The $1 credit is somewhat abstract. Within the Venice ecosystem, because it's not a fixed "number of tokens" but a $1 value worth of inference resources to consume. More expensive models yield less generated content; cheaper models yield more. This abstracted pricing makes DIEM a "compute share voucher." I asked Venice's AI to quantify the $1 credit for me:

Because traditional AI APIs are pay-per-use, costs can explode exponentially for high-frequency, long-term, automated tasks (like an AI Agent making hundreds or thousands of calls daily). However, Venice, through DIEM, completely颠覆s this into a one-time investment for long-term fixed quotas. Currently, 1 DIEM is worth approximately $670. Once staked, it automatically grants $1 worth of API credit daily. To easily compare whether buying DIEM is more cost-effective than traditional pay-per-use, I used Grok to generate a rough table:

As the data above shows, for low-frequency users, buying DIEM is completely unnecessary. For medium-to-high frequency users who need to run Agents daily and generate large amounts of content, long-term marginal costs continuously decrease, making DIEM clearly advantageous.

Some users have already shared their experiences. One claimed that staking 56 DIEM allows them to use the Claude Opus 4.6 model all day, with a principal investment of less than $10,000.

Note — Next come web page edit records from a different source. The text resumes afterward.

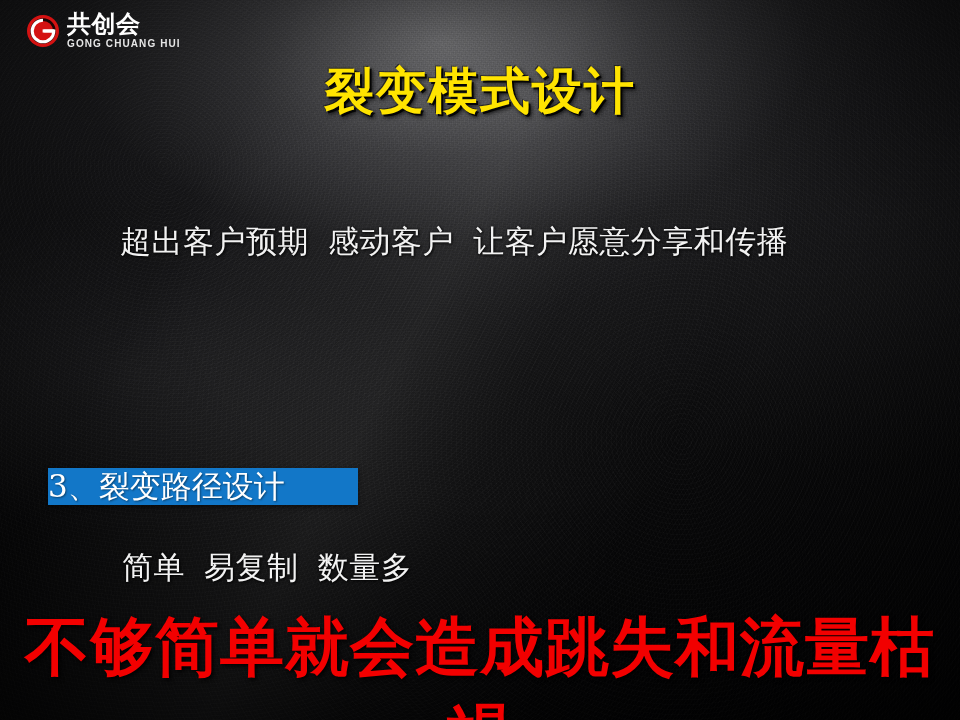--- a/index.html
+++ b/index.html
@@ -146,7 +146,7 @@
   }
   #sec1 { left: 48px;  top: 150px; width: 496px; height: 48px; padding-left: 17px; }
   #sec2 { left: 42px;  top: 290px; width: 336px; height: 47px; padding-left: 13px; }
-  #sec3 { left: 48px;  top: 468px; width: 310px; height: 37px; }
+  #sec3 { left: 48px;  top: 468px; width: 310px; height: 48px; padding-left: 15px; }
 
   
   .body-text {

Moreover, community users have already developed a credit rental marketplace where idle credits can be sold: cheaptokens.ai. A compute ecosystem market around Venice is beginning to sprout.

Overall, the core of Venice's economic model lies in separating "growth logic" from "usage logic." VVV, as a pure growth asset, carries the platform's overall valuation narrative, directly benefiting from positive flywheels like user growth, network effects, and ecosystem expansion. DIEM, as a permanent subscription-based functional asset, truly serves product usage and value consumption, handling the daily interaction and task execution spending logic.

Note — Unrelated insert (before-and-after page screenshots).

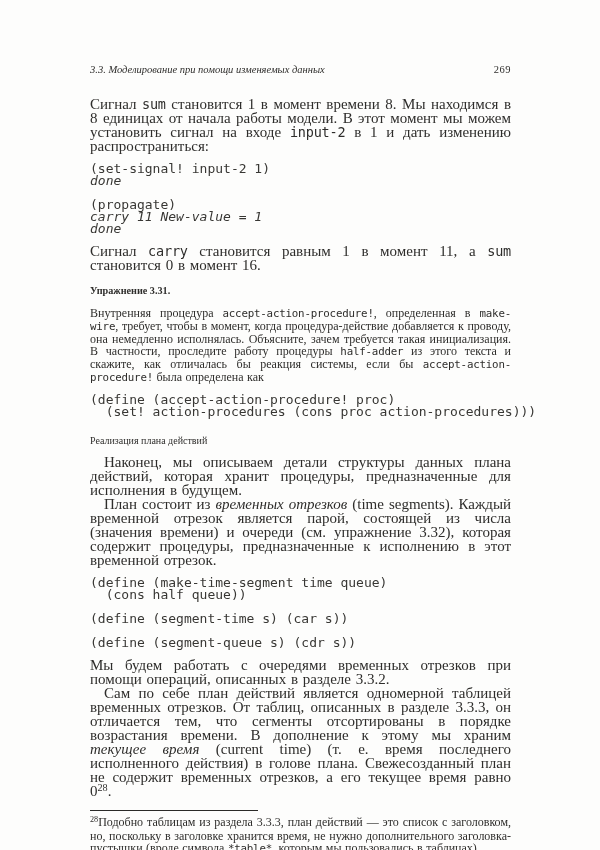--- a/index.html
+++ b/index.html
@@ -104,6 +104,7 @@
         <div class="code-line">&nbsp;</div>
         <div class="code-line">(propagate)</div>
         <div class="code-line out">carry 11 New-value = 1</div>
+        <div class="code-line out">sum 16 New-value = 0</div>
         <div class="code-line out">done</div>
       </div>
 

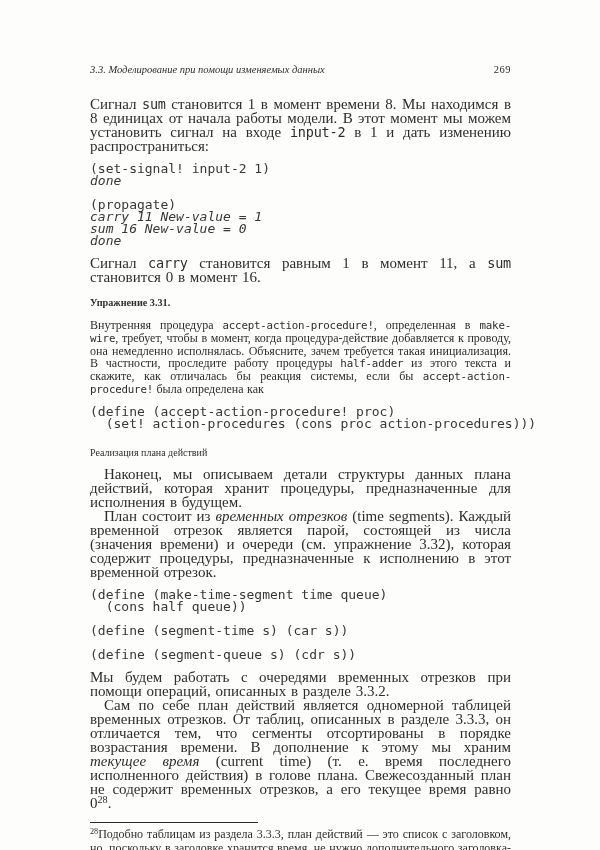--- a/index.html
+++ b/index.html
@@ -58,8 +58,8 @@
     word-spacing: 0.5px;
   }
   .section-title {
-    font-weight: normal;
-    font-size: 10px;
+    font-weight: bold;
+    font-size: 17px;
     line-height: 15px;
     margin: 15px 0 7px 0;
   }

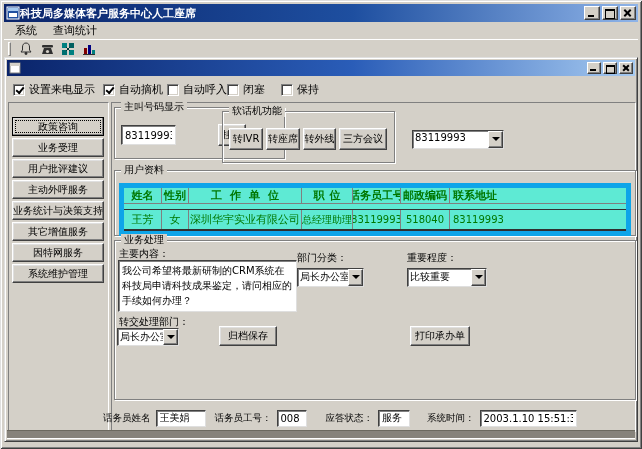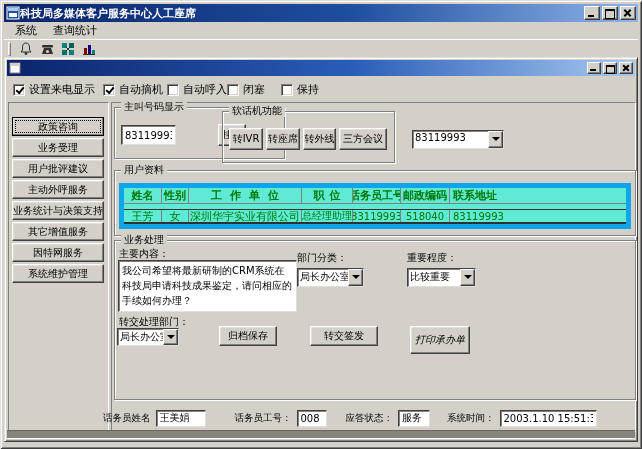--- a/index.html
+++ b/index.html
@@ -129,7 +129,7 @@
   .trow{ display:flex; }
   .thead{ height:16px; border-bottom:1px solid #808080; font-weight:bold; }
   .tgap{ height:5px; }
-  .tdata{ height:15px; border-top:1px solid #303030; border-bottom:2px solid #303030; }
+  .tdata{ height:22px; border-top:1px solid #303030; border-bottom:2px solid #303030; }
   .tc{ flex:0 0 auto; display:flex; align-items:center; justify-content:center;
        font-size:11px; overflow:hidden; white-space:nowrap;
        border-right:1px solid #808080; }

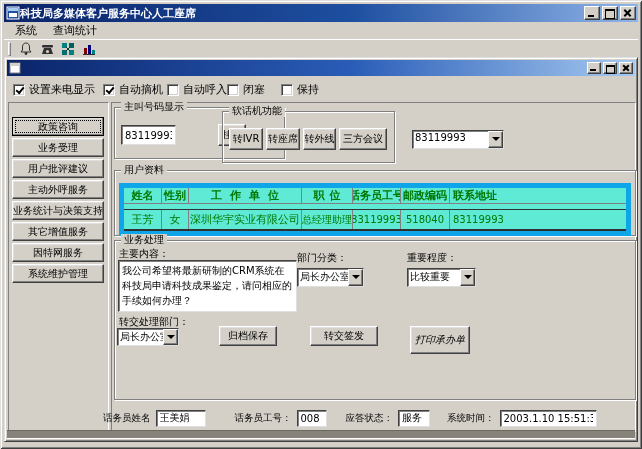--- a/index.html
+++ b/index.html
@@ -320,7 +320,7 @@
       </div>
 
       <span class="lbl" style="left:292px; top:10px;">重要程度：</span>
-      <div class="combo" style="left:292px; top:27px; width:69px; height:19px;">
+      <div class="combo" style="left:292px; top:27px; width:80px; height:19px;">
         <span class="combo-text">比较重要</span>
         <span class="combo-btn"></span>
       </div>

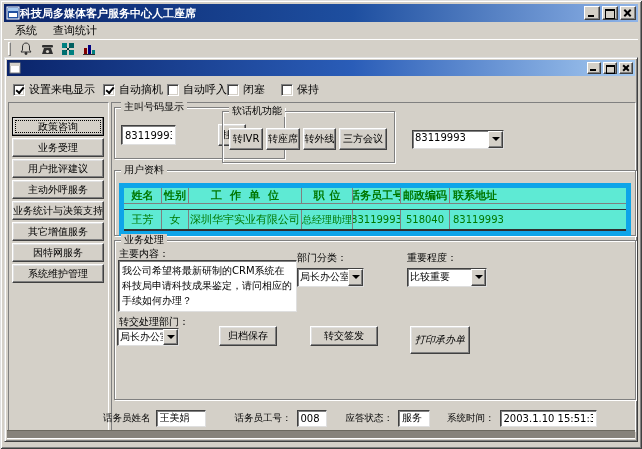--- a/index.html
+++ b/index.html
@@ -332,7 +332,6 @@
       </div>
 
       <button class="btn" style="left:104px; top:85px; width:58px; height:20px;">归档保存</button>
-      <button class="btn" style="left:195px; top:85px; width:68px; height:20px;">转交签发</button>
       <button class="btn" style="left:295px; top:85px; width:60px; height:28px;font-style:italic;">打印承办单</button>
     </div>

Based on current data performance, DIEM shows clear advantages in long-term, high-frequency, continuous task scenarios, highly aligning with the current intensive usage patterns driven by Agents. This strong real demand, in turn, can effectively stimulate users' willingness to stake VVV, forming a positive feedback loop from the usage end to the growth end.

Supply and Deflation: The Real Background of the Price Surge

According to data provided on Venice's official website, the current total token supply is 78.84 million. Of these, 7.89 million are locked, and 30.6 million are staked, resulting in a staking rate as high as 38.8%. The circulating supply is only 44.34 million. In the initial economic model, the total VVV token supply was 100 million, with 50% allocated for community airdrops targeting early Venice users, AI projects, etc. The airdrop claim window lasted about 45 days. Ultimately, over 40,000 people claimed 17.4 million VVV, accounting for about 35% of the community allocation. The remaining unclaimed portion was approximately 32.68 million tokens, valued at around $100 million at the time. The team decided to permanently burn this portion to reduce circulating supply and enhance scarcity.

Starting in October 2025, Venice announced a reduction in the original emission plan from 10 million VVV/year to 8 million VVV/year. Simultaneously, it initiated a monthly revenue buyback + burn mechanism. The current monthly burn capacity is 30,000 to 50,000 VVV, valued at approximately $60,000 to $90,000. Currently, 42.71% of the token supply has been burned. Then, in early February 2026, the official announced another emission reduction plan, cutting from 8 million VVV/year to 6 million VVV/year. This series of adjustments directly altered supply expectations. Looking at the token price performance, this also marks the starting point of VVV's rise.

Therefore, VVV's上涨 is not driven purely by narrative but by a combination of supply structure changes and demand growth.

Conclusion

As AI becomes the central narrative of our era, is Crypto truly fading into the background? Venice is attempting to provide its own answer. If future intelligent agent systems require privacy backends, if Agents need long-term stable compute structures, then perhaps crypto logic hasn't disappeared after all.